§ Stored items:
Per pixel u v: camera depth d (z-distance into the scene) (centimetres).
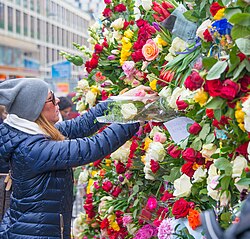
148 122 237
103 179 291
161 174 223
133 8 281
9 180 277
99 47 270
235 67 155
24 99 242
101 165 290
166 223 199
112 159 265
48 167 234
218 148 178
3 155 243
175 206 191
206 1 186
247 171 161
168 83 211
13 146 238
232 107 157
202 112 183
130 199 250
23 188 240
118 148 242
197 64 184
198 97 163
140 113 214
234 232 105
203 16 194
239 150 162
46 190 240
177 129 203
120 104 220
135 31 256
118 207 263
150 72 233
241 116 153
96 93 298
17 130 241
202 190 186
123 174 262
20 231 241
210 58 161
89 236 321
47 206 240
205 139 184
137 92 217
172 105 199
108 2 283
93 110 288
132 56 234
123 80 264
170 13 212
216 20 166
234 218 158
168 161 215
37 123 247
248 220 104
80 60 317
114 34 267
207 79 155
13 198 247
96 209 304
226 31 159
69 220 252
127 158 254
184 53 194
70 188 252
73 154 230
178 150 205
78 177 335
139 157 247
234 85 153
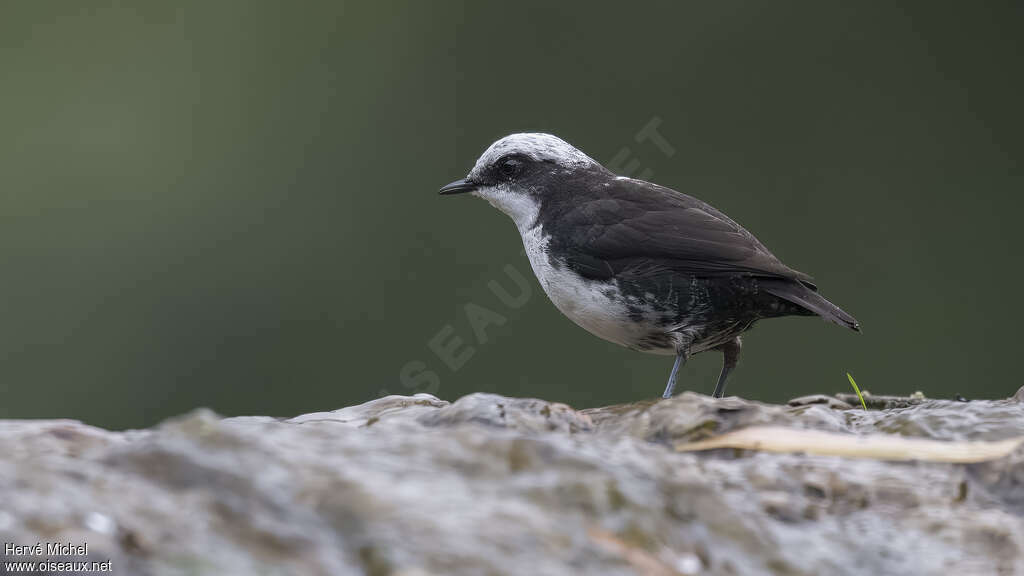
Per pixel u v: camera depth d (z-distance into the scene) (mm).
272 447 4223
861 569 4402
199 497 3771
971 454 5496
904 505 5059
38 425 5363
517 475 4309
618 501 4145
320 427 4914
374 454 4371
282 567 3451
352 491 3926
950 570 4504
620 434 5988
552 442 4496
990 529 4809
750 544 4289
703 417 5910
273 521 3699
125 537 3451
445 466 4340
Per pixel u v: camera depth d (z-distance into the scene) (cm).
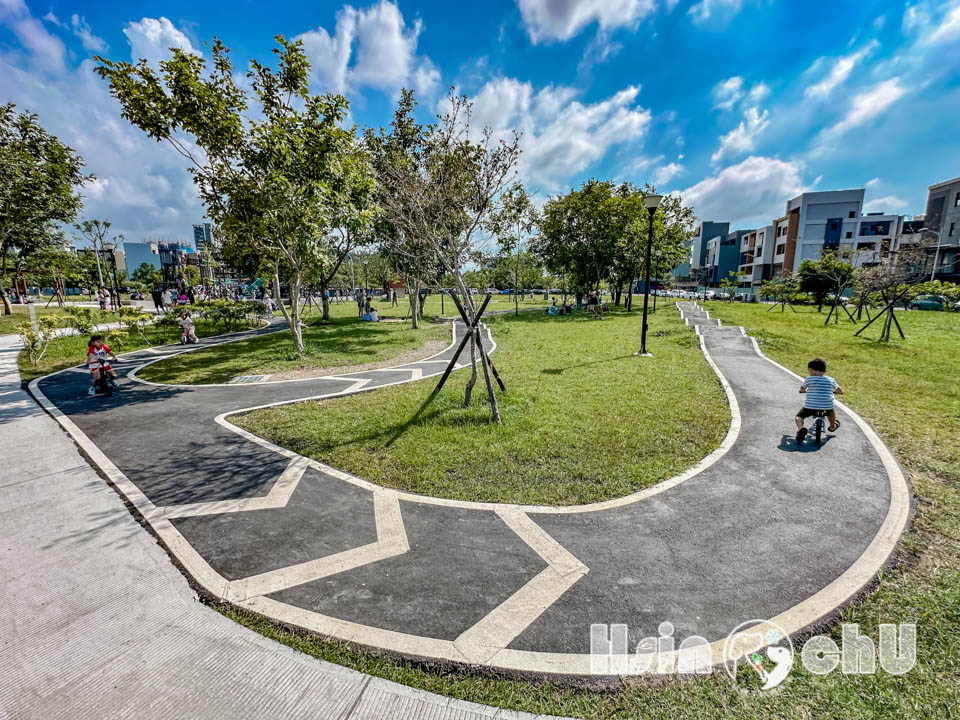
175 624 272
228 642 259
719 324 1956
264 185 1055
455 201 695
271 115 1083
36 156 2036
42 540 363
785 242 5544
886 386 840
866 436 589
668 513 406
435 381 977
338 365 1208
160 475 492
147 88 938
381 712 218
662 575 321
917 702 218
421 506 423
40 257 2822
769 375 970
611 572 324
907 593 296
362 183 1231
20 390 901
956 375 921
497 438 591
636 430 619
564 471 496
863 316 2244
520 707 222
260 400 820
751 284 6475
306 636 264
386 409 740
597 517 400
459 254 730
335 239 1697
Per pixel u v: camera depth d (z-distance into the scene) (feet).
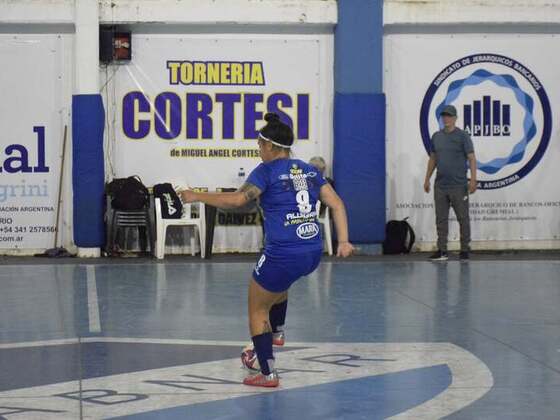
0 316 37.58
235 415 22.88
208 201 24.61
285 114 62.23
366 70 60.75
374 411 23.29
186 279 48.55
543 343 32.04
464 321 36.35
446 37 62.54
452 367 28.27
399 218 62.80
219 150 61.82
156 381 26.43
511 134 63.00
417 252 62.39
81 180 59.16
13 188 60.70
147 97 61.31
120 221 59.06
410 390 25.45
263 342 25.54
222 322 35.99
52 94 60.70
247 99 61.93
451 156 56.44
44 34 60.49
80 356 29.84
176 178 61.62
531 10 61.77
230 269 53.01
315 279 48.60
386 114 62.34
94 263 56.29
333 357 29.66
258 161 62.08
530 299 41.78
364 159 60.54
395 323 35.91
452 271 51.85
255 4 60.54
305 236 24.98
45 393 25.09
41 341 32.37
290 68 62.08
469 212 62.80
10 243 60.85
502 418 22.70
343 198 60.59
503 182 63.10
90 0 59.21
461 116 62.90
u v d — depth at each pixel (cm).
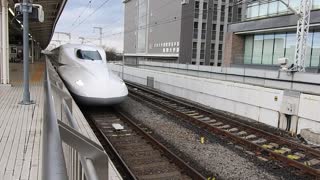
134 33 6981
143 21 6344
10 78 1509
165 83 2030
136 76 2739
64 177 105
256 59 2642
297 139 951
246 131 992
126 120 1078
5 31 1205
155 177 610
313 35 2062
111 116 1176
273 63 2436
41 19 899
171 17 5012
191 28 4525
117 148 786
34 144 538
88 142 188
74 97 1159
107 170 189
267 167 688
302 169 668
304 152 789
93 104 1150
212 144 845
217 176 634
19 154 488
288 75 1630
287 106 1038
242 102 1275
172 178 609
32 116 746
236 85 1309
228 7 4712
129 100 1611
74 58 1352
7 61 1232
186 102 1564
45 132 158
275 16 2259
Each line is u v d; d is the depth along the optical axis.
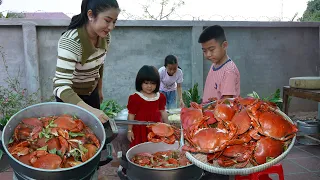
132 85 5.70
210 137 1.26
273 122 1.26
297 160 3.56
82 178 1.24
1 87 5.04
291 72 6.22
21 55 5.21
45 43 5.27
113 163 3.21
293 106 6.44
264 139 1.24
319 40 6.20
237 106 1.42
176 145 2.29
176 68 4.45
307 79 4.09
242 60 6.01
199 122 1.35
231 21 5.74
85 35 1.90
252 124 1.28
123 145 3.28
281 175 2.07
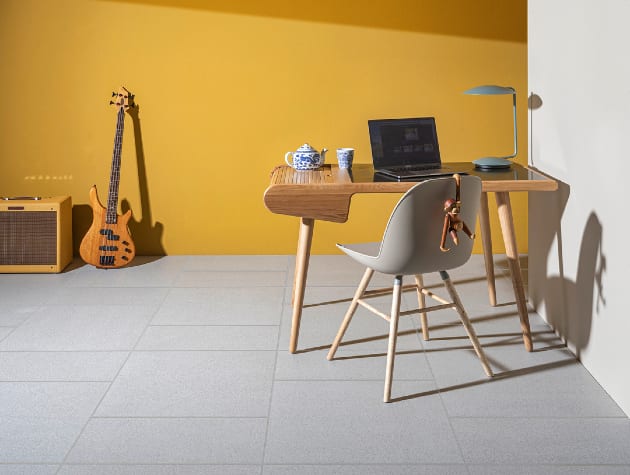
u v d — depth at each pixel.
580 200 3.08
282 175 3.36
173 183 4.94
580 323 3.13
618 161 2.66
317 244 5.00
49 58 4.78
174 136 4.88
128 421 2.65
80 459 2.40
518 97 4.85
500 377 3.00
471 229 2.86
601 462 2.36
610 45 2.69
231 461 2.38
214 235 5.01
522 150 4.91
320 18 4.77
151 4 4.74
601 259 2.86
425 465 2.36
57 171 4.90
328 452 2.44
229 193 4.96
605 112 2.76
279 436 2.54
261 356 3.23
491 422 2.63
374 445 2.48
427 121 3.66
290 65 4.81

§ Your instructions:
Report each line of the entries where the word "depth" occurs.

§ Exercise result:
Per pixel u v: camera depth d (z-distance into the scene) (centimetres).
Per pixel u v: camera depth d (z-distance into the scene) (mm).
Per pixel u v: camera depth d (z-distance into the scene) (cm).
Per pixel u v: camera depth d (z-distance into the scene) (feet).
u v d — depth at each pixel (cm).
Each line is u v d; d is the depth along the optical axis.
u v d — depth at each pixel.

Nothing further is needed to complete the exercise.